Segundo Hermano, o RN não pode se limitar à extração e ao transporte de minérios para outros estados ou países. Para ele, a mineração só terá impacto mais amplo na economia local se vier acompanhada da instalação de indústrias, infraestrutura rodoviária e portuária, além de políticas de atração de investimentos capazes de completar o ciclo produtivo.

“Precisamos instalar indústrias que possam aqui beneficiar também esses minérios, para que o Rio Grande do Norte não seja apenas um espaço de instalação de minérios a serem transportados para outros estados, para outros países”, afirmou o deputado.
Hermano citou a presença de minerais estratégicos no território potiguar e destacou que o debate sobre terras raras ganhou importância mundial pela utilização desses elementos em setores como tecnologia, energia, baterias e equipamentos industriais. O parlamentar mencionou ocorrências de nióbio, tântalo e lítio em Carnaúba dos Dantas, além de urânio em áreas do Estado.
“Quando se fala hoje em terras raras, é motivo da ambição do mundo inteiro, das grandes potências. No Rio Grande do Norte nós temos terras raras também”, disse.
O deputado lembrou que o Estado já tem tradição mineral e energética, com petróleo, gás e tungstênio, especialmente na região de Currais Novos. Também citou a exploração de ouro no Seridó, que vem reforçando a arrecadação mineral nos últimos meses. Dados recentes apontam que o RN arrecadou R$ 8,3 milhões em royalties da mineração nos quatro primeiros meses de 2026, com Currais Novos concentrando R$ 6,9 milhões, principalmente em razão da produção de ouro.

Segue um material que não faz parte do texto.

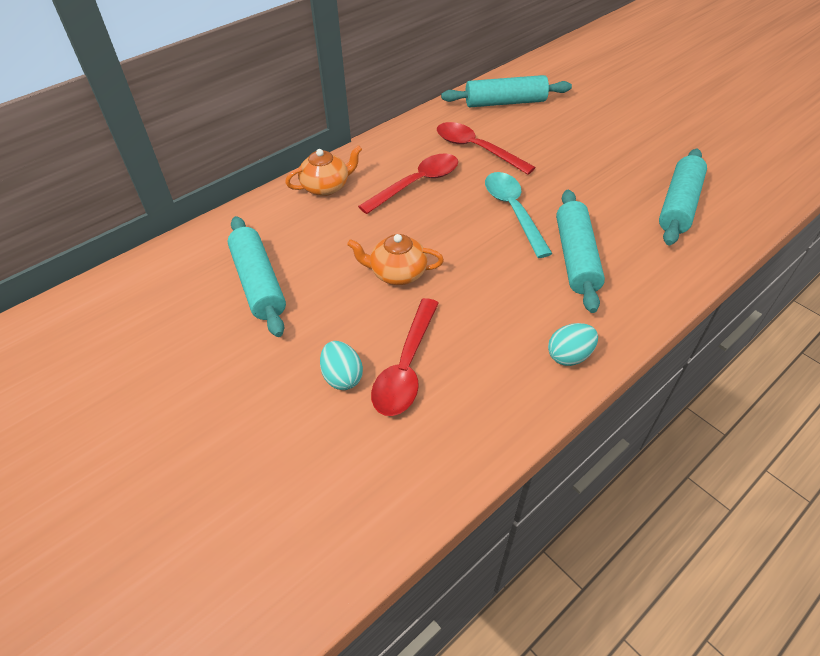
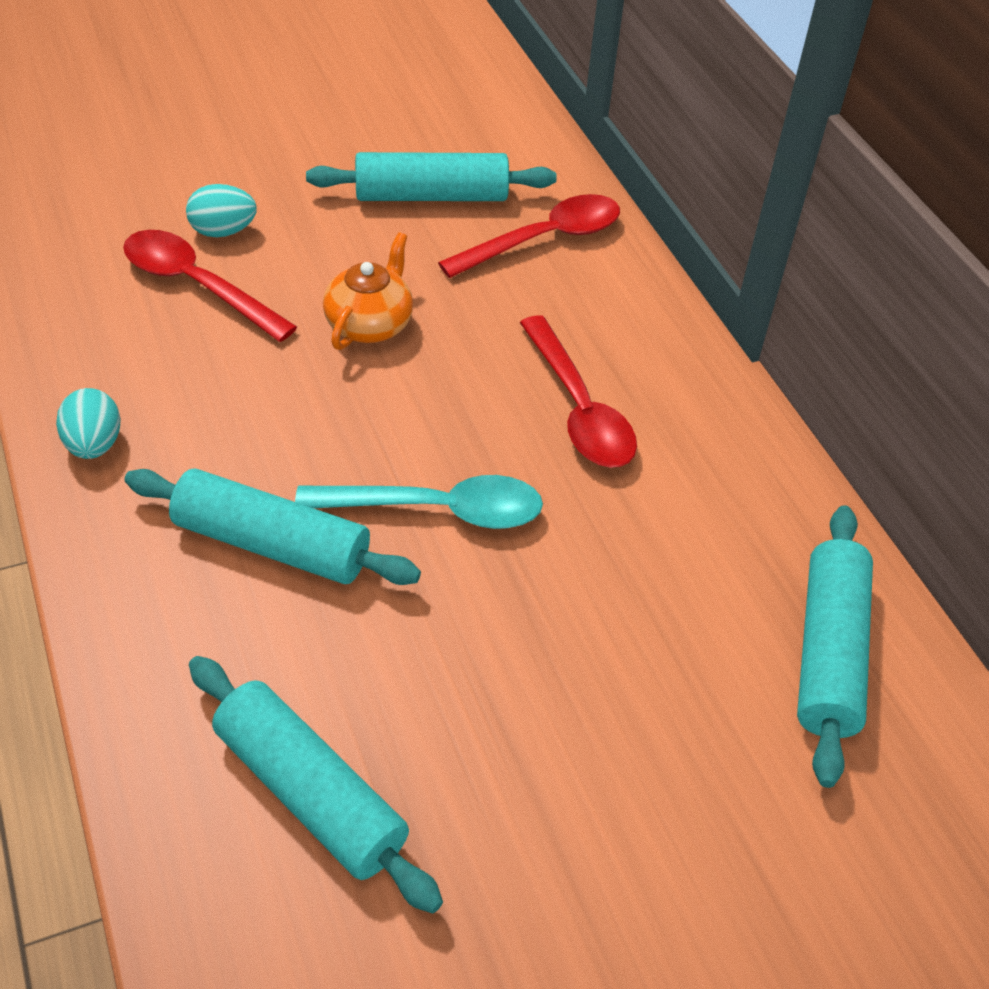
camera: 105 degrees right, 0 degrees up
(326, 187) = (620, 300): orange teapot -> none
(476, 149) = (655, 529): red spoon -> red spoon (544, 239)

Para Hermano, esses números mostram que a mineração já produz efeitos econômicos concretos, mas ainda há um desafio maior: fazer com que a riqueza extraída gere valor dentro do próprio Estado. Na avaliação dele, o RN precisa atrair empresas capazes de processar os minérios, ampliar a cadeia de fornecedores, criar empregos qualificados e aumentar a arrecadação dos municípios.
O parlamentar também citou o Projeto Ferro Potiguar, que envolve municípios como Tangará, Sítio Novo, Lagoa de Velhos e Senador Elói de Souza. O empreendimento é apontado como uma das principais apostas da mineração potiguar e prevê exploração de minério de ferro no Agreste. Hermano defendeu que projetos desse porte sejam conduzidos com responsabilidade ambiental e preocupação com a qualidade de vida das comunidades.
“É um projeto que está sendo construído, claro, precisa ter todos os cuidados de forma a preservar a qualidade de vida da população, ou seja, do desenvolvimento com sustentabilidade”, afirmou.
Hermano lembrou ainda a existência de reservas de ferro em Jucurutu e voltou a cobrar infraestrutura para que o Estado consiga aproveitar melhor suas reservas minerais. Para ele, sem estradas adequadas, estrutura portuária e capacidade industrial, o RN continuará perdendo parte importante do valor econômico gerado pela mineração.